* [YOUR GOAL]
In the data that follows, find the line with "221 130 4231"; transcribe it, every later line up to the one with "183 118 8100", and that line as well, exactly and with no others.
==== DATA RECORDS ====
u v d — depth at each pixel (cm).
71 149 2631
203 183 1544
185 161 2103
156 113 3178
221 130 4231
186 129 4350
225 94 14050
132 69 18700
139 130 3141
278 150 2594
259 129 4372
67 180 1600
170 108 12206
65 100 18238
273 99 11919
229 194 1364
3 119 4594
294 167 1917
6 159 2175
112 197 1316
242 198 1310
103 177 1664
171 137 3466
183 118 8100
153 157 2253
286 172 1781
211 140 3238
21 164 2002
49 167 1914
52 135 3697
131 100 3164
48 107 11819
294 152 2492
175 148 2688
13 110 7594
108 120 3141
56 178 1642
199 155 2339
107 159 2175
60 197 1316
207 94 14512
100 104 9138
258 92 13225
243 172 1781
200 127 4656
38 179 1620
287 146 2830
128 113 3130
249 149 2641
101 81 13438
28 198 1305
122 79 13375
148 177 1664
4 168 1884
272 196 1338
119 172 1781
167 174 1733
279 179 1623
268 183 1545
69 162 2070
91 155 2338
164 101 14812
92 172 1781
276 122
====
* [SOLUTION]
221 130 4231
186 129 4350
225 94 14050
132 69 18700
139 130 3141
278 150 2594
259 129 4372
67 180 1600
170 108 12206
65 100 18238
273 99 11919
229 194 1364
3 119 4594
294 167 1917
6 159 2175
112 197 1316
242 198 1310
103 177 1664
171 137 3466
183 118 8100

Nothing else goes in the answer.